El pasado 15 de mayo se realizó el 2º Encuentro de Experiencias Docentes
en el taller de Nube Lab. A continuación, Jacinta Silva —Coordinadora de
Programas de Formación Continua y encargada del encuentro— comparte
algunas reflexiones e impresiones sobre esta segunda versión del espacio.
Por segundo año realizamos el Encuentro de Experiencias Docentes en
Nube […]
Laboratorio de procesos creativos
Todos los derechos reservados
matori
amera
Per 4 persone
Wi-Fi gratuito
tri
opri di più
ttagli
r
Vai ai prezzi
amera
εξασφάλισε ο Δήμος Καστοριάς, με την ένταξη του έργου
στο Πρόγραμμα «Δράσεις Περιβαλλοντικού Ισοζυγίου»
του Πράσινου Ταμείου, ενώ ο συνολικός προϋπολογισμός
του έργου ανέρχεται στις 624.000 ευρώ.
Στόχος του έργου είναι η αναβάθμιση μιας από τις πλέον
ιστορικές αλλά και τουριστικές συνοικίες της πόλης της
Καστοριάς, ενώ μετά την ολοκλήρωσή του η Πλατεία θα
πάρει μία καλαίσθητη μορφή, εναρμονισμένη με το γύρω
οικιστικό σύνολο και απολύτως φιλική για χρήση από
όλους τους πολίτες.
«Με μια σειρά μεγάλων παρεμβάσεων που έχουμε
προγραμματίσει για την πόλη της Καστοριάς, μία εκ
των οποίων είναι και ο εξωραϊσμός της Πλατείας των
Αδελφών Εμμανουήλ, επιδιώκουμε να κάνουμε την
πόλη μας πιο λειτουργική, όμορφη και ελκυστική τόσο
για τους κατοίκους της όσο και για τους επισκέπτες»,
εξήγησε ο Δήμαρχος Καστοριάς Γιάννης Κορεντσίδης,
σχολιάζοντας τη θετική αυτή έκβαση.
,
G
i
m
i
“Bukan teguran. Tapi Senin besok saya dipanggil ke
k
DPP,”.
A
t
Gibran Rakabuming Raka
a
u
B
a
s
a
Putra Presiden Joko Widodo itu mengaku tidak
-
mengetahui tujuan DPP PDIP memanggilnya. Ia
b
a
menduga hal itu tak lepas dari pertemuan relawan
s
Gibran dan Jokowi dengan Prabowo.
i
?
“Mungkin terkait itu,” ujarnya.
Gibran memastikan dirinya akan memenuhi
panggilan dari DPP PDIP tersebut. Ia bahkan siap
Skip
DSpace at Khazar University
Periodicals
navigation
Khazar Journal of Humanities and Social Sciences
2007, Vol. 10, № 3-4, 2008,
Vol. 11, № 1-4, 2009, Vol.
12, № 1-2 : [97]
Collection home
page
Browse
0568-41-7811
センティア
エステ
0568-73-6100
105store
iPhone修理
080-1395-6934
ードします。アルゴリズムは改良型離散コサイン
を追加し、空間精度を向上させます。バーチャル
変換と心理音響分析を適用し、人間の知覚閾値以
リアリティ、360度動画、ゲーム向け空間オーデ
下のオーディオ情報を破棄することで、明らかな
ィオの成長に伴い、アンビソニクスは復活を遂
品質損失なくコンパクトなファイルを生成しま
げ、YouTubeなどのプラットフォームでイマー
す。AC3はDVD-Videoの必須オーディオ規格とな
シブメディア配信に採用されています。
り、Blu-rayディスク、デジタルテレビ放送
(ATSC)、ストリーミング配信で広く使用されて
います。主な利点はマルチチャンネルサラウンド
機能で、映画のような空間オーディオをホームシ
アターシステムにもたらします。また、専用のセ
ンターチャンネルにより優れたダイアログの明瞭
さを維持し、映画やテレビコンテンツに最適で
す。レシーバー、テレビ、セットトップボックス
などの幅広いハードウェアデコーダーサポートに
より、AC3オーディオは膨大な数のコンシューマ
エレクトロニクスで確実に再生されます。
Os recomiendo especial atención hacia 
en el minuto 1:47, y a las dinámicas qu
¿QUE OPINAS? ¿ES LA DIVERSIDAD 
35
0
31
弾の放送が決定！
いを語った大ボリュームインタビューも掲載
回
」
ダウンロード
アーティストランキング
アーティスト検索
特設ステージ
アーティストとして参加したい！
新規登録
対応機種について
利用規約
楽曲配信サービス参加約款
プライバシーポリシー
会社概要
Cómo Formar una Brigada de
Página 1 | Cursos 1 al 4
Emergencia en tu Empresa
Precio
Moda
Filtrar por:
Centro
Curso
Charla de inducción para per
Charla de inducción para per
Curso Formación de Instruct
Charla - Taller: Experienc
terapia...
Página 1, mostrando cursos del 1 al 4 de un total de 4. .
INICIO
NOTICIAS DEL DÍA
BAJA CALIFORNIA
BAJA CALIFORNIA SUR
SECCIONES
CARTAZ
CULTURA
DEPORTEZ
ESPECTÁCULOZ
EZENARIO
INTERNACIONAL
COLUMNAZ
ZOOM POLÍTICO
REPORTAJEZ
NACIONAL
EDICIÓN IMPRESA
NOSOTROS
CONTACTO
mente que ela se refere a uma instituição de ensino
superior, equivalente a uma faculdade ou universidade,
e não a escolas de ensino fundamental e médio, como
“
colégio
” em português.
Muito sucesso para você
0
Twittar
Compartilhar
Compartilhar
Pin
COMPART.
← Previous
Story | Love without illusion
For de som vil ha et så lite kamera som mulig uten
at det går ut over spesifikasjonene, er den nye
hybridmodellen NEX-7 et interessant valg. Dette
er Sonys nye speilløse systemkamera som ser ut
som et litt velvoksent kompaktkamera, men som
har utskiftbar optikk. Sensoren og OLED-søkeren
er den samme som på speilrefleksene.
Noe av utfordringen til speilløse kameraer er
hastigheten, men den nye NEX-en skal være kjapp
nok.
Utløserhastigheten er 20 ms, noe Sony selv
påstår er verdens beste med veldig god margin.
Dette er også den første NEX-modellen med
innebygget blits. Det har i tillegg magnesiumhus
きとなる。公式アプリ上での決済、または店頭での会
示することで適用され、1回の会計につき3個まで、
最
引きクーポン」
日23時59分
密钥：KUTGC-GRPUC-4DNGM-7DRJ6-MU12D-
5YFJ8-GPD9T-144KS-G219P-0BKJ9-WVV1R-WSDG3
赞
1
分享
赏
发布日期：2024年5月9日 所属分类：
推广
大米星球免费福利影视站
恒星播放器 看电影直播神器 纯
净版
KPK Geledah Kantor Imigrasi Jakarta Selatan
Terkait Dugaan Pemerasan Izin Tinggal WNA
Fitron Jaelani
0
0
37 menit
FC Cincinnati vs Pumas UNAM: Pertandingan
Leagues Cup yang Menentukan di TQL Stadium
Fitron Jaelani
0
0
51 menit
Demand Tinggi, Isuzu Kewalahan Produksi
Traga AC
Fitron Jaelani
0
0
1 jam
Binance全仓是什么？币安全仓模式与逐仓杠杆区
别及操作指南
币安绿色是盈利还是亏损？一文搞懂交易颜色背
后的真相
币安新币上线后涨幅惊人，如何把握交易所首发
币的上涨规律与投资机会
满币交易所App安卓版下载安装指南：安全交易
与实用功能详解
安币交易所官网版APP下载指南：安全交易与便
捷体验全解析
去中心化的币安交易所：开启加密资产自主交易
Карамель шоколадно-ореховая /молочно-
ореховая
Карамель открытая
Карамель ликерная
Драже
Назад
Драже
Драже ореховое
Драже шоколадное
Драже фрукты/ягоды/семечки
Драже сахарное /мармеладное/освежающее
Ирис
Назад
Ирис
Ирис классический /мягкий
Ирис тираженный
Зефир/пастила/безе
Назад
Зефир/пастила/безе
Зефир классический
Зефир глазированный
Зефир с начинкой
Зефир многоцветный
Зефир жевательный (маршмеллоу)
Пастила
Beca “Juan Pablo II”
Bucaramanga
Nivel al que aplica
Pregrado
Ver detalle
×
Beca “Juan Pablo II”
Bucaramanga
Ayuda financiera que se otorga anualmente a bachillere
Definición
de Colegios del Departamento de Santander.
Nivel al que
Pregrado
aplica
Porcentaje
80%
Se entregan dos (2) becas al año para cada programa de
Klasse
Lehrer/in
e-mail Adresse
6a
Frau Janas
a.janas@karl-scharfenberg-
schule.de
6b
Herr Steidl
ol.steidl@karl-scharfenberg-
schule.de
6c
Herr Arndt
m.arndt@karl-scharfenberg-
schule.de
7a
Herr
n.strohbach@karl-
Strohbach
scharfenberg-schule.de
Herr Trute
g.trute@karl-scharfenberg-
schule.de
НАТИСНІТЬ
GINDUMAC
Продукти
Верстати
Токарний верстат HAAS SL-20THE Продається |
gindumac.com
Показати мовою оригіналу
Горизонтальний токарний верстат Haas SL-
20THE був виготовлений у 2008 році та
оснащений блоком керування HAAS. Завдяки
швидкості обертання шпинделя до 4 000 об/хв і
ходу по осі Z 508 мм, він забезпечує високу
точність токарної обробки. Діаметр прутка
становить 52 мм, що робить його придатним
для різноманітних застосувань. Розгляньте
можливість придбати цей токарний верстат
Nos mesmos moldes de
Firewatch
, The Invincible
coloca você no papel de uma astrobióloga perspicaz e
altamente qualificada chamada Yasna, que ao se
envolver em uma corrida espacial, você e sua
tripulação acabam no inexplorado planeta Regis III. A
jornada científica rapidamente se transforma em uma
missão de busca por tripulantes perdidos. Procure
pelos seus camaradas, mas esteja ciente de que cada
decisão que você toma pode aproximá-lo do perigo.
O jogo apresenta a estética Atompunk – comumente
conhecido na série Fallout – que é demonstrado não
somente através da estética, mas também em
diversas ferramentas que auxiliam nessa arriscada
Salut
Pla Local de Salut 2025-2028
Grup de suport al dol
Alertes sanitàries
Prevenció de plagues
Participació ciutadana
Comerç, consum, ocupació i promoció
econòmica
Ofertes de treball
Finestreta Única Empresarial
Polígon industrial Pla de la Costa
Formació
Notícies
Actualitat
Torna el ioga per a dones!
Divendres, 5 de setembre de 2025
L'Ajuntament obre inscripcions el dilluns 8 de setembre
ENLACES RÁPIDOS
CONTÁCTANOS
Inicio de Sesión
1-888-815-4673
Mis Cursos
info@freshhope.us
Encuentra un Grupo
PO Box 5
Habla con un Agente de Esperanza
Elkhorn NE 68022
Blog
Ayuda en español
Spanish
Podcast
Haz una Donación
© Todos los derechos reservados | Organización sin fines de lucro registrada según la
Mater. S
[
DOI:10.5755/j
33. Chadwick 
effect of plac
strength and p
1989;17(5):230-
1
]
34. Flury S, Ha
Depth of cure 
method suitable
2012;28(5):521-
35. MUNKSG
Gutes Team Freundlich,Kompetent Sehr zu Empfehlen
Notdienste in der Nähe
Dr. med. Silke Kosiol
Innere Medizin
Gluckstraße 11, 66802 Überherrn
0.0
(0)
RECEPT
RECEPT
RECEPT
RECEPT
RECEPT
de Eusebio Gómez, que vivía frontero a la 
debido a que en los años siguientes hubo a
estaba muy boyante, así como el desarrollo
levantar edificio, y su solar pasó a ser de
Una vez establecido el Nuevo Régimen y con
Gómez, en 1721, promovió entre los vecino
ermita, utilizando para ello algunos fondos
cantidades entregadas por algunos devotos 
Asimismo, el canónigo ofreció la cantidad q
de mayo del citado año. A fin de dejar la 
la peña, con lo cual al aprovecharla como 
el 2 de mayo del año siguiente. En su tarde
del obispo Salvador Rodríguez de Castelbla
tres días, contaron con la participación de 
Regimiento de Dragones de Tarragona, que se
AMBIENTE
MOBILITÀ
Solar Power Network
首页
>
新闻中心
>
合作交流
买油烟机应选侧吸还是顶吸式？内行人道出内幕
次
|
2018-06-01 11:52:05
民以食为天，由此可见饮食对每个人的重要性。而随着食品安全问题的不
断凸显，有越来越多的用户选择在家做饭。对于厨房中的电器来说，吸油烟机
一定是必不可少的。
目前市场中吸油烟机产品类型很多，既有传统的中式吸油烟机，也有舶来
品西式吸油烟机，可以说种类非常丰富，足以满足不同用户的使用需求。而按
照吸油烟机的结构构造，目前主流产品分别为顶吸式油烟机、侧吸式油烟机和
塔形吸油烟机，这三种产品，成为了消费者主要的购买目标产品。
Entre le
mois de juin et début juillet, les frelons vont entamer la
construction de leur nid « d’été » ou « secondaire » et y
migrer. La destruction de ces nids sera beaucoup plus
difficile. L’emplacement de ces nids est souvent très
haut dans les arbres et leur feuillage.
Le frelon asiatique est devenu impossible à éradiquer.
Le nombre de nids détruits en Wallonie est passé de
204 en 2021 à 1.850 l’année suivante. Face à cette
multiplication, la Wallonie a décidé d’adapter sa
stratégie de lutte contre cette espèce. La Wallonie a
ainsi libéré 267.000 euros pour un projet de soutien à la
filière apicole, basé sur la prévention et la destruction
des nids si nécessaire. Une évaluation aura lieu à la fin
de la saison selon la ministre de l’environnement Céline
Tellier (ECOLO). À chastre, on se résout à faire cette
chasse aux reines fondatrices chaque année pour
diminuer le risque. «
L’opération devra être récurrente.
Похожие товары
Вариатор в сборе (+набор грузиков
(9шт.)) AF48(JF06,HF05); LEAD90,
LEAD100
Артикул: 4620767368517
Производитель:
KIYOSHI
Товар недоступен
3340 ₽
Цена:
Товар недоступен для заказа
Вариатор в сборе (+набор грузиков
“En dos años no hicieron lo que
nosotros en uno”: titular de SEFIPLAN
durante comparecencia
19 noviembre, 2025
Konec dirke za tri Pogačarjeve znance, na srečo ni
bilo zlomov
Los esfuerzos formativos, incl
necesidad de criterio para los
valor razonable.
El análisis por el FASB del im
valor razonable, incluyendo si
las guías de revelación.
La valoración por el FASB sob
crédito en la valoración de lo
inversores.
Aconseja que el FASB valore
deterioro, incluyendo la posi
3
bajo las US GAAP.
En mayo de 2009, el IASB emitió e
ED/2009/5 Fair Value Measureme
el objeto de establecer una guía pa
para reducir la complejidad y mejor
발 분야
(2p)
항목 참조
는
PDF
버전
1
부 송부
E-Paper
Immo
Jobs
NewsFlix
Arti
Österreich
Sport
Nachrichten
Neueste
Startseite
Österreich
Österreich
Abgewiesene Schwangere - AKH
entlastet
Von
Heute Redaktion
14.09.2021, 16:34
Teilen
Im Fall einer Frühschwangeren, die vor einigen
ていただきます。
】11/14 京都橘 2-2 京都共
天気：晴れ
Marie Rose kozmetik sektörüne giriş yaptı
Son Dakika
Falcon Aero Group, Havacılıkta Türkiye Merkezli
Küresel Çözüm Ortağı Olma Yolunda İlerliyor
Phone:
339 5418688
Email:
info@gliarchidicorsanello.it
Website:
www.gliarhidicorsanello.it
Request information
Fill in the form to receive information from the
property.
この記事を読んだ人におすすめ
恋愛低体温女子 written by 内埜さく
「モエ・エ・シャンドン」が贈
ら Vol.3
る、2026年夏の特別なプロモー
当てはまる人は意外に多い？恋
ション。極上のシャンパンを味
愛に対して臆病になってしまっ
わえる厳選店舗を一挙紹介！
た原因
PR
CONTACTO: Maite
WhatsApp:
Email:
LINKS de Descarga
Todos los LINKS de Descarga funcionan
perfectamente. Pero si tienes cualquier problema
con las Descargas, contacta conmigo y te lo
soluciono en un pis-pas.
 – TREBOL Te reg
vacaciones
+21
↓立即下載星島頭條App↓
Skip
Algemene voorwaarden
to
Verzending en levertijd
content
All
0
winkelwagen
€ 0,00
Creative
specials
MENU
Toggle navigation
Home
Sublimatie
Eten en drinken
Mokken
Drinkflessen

__________________________________________________

## PROBLEM DESCRIPTION
Reproduce the items without any changes, from their first line through the line that contains "πόλη μας πιο", inclusive.

## REPLY TO THE EXERCISE
El pasado 15 de mayo se realizó el 2º Encuentro de Experiencias Docentes
en el taller de Nube Lab. A continuación, Jacinta Silva —Coordinadora de
Programas de Formación Continua y encargada del encuentro— comparte
algunas reflexiones e impresiones sobre esta segunda versión del espacio.
Por segundo año realizamos el Encuentro de Experiencias Docentes en
Nube […]
Laboratorio de procesos creativos
Todos los derechos reservados
matori
amera
Per 4 persone
Wi-Fi gratuito
tri
opri di più
ttagli
r
Vai ai prezzi
amera
εξασφάλισε ο Δήμος Καστοριάς, με την ένταξη του έργου
στο Πρόγραμμα «Δράσεις Περιβαλλοντικού Ισοζυγίου»
του Πράσινου Ταμείου, ενώ ο συνολικός προϋπολογισμός
του έργου ανέρχεται στις 624.000 ευρώ.
Στόχος του έργου είναι η αναβάθμιση μιας από τις πλέον
ιστορικές αλλά και τουριστικές συνοικίες της πόλης της
Καστοριάς, ενώ μετά την ολοκλήρωσή του η Πλατεία θα
πάρει μία καλαίσθητη μορφή, εναρμονισμένη με το γύρω
οικιστικό σύνολο και απολύτως φιλική για χρήση από
όλους τους πολίτες.
«Με μια σειρά μεγάλων παρεμβάσεων που έχουμε
προγραμματίσει για την πόλη της Καστοριάς, μία εκ
των οποίων είναι και ο εξωραϊσμός της Πλατείας των
Αδελφών Εμμανουήλ, επιδιώκουμε να κάνουμε την
πόλη μας πιο λειτουργική, όμορφη και ελκυστική τόσο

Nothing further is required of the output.